◆ What is expected
Render everything in the listing from the line containing "common name: Carolina-jasmine" down to the line containing "genus: Coenobita", both included, as a JSON list of strings with one string per line and blank lines left out.

◆ Materials provided
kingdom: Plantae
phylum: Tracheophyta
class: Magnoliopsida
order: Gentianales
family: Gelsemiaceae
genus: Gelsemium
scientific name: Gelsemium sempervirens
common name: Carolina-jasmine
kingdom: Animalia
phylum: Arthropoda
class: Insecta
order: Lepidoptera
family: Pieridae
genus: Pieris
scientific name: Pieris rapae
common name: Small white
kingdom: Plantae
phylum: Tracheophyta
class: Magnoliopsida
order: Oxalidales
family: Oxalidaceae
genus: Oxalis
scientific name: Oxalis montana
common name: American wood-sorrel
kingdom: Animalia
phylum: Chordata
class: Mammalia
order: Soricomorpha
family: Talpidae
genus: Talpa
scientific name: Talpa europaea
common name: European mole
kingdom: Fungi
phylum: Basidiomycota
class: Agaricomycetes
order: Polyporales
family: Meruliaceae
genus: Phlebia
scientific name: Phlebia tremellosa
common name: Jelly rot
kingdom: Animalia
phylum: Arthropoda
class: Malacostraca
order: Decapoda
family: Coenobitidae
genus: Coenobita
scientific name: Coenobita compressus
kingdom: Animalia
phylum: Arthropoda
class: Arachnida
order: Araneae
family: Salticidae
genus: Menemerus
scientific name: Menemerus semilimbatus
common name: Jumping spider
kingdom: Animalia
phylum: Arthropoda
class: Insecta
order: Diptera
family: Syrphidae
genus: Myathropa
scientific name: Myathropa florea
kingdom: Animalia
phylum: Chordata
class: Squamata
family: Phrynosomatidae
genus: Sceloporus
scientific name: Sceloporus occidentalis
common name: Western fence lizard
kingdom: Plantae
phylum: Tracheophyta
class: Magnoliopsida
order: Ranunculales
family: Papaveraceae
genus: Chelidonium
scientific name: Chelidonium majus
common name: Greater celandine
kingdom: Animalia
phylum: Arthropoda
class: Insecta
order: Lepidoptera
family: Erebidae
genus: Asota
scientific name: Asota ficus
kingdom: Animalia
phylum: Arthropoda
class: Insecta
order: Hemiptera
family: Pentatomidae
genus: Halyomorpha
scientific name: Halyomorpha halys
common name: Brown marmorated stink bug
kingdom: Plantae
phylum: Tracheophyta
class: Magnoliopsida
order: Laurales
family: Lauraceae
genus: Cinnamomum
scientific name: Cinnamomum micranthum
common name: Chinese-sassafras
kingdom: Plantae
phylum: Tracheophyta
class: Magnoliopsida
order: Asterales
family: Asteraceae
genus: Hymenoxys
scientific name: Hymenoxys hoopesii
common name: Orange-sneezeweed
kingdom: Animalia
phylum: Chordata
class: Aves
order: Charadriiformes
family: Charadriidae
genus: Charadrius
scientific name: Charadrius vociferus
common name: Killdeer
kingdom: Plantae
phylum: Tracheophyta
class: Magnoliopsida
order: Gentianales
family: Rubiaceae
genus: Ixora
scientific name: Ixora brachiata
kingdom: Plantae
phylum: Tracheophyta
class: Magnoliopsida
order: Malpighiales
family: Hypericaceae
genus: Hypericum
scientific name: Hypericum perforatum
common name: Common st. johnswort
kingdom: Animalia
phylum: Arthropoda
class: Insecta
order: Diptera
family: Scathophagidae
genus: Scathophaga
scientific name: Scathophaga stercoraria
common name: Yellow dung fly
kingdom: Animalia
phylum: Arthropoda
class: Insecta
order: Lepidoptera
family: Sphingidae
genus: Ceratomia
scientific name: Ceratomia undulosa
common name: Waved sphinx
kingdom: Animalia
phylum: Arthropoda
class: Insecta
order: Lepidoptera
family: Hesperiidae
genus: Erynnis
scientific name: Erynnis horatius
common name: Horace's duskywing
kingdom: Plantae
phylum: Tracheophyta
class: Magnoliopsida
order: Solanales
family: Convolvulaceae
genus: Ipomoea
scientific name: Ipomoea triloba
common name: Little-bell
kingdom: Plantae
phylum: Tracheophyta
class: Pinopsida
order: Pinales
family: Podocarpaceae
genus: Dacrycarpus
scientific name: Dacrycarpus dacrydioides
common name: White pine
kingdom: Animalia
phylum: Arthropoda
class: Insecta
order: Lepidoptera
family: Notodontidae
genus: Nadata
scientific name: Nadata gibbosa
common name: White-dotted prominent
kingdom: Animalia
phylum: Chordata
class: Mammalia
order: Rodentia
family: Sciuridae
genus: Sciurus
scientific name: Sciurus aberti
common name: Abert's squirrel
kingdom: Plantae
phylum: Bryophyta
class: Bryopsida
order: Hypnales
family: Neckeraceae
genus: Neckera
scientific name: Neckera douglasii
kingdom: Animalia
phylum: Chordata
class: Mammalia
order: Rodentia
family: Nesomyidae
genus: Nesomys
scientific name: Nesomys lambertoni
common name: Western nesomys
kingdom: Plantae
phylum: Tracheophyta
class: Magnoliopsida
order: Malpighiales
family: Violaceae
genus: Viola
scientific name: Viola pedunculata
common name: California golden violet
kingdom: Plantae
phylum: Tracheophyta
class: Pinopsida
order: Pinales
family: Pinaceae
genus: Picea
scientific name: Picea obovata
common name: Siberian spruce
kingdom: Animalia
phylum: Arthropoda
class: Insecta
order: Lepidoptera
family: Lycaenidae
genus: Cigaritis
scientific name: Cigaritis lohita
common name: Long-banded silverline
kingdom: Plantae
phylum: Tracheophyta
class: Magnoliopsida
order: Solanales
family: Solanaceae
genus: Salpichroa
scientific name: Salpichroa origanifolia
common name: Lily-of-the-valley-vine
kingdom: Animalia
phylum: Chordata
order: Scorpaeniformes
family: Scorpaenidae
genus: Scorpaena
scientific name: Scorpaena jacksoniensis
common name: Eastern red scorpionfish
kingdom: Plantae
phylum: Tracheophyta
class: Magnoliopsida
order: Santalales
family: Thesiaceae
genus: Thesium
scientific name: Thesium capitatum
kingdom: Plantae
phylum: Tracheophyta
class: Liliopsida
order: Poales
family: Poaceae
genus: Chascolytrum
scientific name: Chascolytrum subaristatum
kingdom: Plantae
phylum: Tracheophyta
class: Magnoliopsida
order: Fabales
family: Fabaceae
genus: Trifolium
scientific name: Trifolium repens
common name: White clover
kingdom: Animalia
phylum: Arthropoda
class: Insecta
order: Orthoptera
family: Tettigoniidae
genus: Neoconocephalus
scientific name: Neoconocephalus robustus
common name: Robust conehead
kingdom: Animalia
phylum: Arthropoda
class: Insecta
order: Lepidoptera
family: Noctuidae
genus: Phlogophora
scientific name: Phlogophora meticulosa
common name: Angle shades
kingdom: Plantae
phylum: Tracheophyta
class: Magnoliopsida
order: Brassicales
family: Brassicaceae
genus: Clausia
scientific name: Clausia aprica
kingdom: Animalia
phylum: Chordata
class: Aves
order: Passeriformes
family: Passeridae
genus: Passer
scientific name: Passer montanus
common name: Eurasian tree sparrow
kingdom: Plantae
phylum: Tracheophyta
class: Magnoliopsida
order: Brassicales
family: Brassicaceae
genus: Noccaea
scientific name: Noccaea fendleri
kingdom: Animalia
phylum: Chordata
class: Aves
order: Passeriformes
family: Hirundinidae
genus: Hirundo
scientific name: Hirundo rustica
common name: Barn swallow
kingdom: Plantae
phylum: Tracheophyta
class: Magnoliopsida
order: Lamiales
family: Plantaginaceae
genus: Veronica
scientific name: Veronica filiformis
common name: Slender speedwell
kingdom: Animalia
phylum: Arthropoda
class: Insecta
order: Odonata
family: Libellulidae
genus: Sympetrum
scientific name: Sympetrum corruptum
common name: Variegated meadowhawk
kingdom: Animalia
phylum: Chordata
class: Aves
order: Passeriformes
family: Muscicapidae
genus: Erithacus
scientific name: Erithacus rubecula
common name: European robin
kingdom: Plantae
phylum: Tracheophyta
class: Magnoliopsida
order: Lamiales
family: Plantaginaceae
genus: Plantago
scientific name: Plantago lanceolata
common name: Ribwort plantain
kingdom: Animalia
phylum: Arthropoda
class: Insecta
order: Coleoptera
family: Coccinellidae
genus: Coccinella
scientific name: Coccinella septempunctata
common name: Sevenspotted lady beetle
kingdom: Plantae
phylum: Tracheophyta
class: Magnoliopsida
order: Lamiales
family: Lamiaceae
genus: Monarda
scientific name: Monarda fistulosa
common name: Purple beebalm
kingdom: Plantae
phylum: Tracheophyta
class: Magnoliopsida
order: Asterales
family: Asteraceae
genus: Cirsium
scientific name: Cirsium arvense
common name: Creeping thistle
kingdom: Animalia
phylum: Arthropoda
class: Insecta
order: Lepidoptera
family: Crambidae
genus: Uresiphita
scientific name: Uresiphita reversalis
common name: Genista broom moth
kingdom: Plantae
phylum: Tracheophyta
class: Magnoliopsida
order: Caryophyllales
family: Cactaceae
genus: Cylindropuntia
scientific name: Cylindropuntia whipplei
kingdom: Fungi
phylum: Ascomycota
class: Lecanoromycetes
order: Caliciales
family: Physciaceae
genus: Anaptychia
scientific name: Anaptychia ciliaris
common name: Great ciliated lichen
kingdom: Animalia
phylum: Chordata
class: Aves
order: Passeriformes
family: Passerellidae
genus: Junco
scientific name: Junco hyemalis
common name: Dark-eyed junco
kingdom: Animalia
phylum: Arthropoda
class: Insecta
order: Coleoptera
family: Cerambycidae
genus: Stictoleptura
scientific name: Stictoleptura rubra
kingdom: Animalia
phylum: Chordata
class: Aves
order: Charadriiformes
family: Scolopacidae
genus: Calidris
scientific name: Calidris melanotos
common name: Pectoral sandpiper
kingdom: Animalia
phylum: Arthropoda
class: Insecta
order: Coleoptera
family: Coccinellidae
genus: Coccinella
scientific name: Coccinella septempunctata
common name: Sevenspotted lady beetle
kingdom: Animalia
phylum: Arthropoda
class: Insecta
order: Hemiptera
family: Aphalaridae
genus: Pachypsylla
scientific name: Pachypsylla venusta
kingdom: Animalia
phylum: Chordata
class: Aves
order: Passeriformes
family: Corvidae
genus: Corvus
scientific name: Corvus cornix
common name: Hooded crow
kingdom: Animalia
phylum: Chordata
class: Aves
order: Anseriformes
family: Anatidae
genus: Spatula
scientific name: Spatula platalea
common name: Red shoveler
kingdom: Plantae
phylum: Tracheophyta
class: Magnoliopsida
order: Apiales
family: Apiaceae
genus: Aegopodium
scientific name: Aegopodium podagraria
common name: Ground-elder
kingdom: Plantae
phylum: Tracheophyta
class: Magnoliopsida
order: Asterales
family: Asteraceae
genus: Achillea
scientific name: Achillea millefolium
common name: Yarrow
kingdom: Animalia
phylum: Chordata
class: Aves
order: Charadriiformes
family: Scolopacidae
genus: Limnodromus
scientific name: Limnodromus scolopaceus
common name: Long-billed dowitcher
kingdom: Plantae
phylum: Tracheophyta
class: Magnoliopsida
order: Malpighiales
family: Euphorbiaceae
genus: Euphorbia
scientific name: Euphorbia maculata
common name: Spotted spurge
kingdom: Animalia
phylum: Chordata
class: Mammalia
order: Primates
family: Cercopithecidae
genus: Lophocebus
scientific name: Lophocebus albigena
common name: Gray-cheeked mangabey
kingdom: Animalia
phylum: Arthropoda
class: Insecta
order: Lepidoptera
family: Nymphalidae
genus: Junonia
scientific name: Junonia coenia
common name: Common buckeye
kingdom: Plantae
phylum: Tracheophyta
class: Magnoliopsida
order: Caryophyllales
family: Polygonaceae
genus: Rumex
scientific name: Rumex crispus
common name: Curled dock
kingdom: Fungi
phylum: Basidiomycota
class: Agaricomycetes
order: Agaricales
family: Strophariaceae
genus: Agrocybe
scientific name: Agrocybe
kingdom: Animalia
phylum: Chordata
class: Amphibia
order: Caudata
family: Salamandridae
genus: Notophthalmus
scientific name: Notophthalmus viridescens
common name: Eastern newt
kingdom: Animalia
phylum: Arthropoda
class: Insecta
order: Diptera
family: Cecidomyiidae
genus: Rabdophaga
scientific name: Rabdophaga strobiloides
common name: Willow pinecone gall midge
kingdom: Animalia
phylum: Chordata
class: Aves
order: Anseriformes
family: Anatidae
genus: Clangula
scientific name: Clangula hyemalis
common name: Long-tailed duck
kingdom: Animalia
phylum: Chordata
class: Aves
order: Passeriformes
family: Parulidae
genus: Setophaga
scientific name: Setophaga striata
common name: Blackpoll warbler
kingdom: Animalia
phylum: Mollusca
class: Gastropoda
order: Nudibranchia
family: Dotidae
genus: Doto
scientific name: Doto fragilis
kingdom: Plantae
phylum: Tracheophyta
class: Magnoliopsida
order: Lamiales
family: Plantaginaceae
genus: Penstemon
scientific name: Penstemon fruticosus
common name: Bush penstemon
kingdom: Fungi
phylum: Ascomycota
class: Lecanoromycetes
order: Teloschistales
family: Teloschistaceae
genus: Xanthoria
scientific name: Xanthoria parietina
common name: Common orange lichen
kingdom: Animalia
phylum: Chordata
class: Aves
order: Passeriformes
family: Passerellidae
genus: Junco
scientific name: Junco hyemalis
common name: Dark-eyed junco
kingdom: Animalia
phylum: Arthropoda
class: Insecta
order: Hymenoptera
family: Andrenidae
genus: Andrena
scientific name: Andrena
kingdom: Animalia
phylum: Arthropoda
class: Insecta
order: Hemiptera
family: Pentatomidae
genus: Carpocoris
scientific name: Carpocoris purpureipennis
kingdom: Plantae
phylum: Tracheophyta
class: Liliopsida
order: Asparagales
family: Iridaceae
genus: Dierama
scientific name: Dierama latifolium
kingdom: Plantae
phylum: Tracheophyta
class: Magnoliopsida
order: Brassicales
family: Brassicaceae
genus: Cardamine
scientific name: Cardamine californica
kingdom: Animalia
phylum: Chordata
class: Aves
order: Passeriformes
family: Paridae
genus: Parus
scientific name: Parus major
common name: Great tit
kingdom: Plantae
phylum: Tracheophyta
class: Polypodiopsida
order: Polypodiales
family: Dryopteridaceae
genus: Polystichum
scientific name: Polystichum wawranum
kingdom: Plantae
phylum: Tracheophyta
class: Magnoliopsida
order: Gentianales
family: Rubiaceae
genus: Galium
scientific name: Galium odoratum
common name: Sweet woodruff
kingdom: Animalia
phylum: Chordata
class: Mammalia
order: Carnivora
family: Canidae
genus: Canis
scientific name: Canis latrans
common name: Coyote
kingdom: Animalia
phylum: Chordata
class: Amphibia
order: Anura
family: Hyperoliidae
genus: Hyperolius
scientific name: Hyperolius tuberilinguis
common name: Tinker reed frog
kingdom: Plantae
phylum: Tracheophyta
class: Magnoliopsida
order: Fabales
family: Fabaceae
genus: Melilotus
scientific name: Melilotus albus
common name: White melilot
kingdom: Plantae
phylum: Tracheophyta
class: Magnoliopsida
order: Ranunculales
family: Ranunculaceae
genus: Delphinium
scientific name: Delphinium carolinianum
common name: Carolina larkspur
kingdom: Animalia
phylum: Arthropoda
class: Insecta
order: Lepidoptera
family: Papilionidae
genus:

◆ Reply
[
  "common name: Carolina-jasmine",
  "kingdom: Animalia",
  "phylum: Arthropoda",
  "class: Insecta",
  "order: Lepidoptera",
  "family: Pieridae",
  "genus: Pieris",
  "scientific name: Pieris rapae",
  "common name: Small white",
  "kingdom: Plantae",
  "phylum: Tracheophyta",
  "class: Magnoliopsida",
  "order: Oxalidales",
  "family: Oxalidaceae",
  "genus: Oxalis",
  "scientific name: Oxalis montana",
  "common name: American wood-sorrel",
  "kingdom: Animalia",
  "phylum: Chordata",
  "class: Mammalia",
  "order: Soricomorpha",
  "family: Talpidae",
  "genus: Talpa",
  "scientific name: Talpa europaea",
  "common name: European mole",
  "kingdom: Fungi",
  "phylum: Basidiomycota",
  "class: Agaricomycetes",
  "order: Polyporales",
  "family: Meruliaceae",
  "genus: Phlebia",
  "scientific name: Phlebia tremellosa",
  "common name: Jelly rot",
  "kingdom: Animalia",
  "phylum: Arthropoda",
  "class: Malacostraca",
  "order: Decapoda",
  "family: Coenobitidae",
  "genus: Coenobita"
]